*DATASET CONTENT*.
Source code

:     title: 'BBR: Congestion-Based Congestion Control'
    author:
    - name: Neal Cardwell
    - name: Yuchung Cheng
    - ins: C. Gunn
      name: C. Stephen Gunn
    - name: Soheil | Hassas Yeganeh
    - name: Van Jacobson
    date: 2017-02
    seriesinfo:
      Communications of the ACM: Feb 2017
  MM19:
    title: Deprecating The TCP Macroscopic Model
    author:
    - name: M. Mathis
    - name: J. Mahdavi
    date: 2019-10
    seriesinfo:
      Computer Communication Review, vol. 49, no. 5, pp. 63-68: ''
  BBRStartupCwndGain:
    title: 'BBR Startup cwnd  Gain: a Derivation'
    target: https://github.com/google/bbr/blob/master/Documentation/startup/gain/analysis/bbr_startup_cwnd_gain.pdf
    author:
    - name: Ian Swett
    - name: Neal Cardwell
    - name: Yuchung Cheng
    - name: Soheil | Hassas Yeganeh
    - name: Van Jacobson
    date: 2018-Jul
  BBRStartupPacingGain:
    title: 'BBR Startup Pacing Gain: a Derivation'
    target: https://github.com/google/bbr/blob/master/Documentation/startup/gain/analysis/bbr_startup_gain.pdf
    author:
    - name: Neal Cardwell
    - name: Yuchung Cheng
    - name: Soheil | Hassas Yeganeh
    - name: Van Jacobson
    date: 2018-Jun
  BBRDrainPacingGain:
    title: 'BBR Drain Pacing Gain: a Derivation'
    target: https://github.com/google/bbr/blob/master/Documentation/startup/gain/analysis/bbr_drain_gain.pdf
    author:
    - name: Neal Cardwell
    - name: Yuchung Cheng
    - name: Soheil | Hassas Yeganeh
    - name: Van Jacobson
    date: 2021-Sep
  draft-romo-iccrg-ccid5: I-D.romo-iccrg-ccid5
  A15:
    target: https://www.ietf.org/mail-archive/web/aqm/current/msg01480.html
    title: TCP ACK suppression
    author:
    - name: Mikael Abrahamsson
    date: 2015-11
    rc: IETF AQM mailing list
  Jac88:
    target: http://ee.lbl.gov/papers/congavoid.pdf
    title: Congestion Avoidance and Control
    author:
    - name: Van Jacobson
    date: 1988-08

*PROBLEM DETAILS*. Identify the lines in the entries that hold "Derivation" and return each one.

*ANSWER TO THIS TASK*.
    title: 'BBR Startup cwnd  Gain: a Derivation'
    title: 'BBR Startup Pacing Gain: a Derivation'
    title: 'BBR Drain Pacing Gain: a Derivation'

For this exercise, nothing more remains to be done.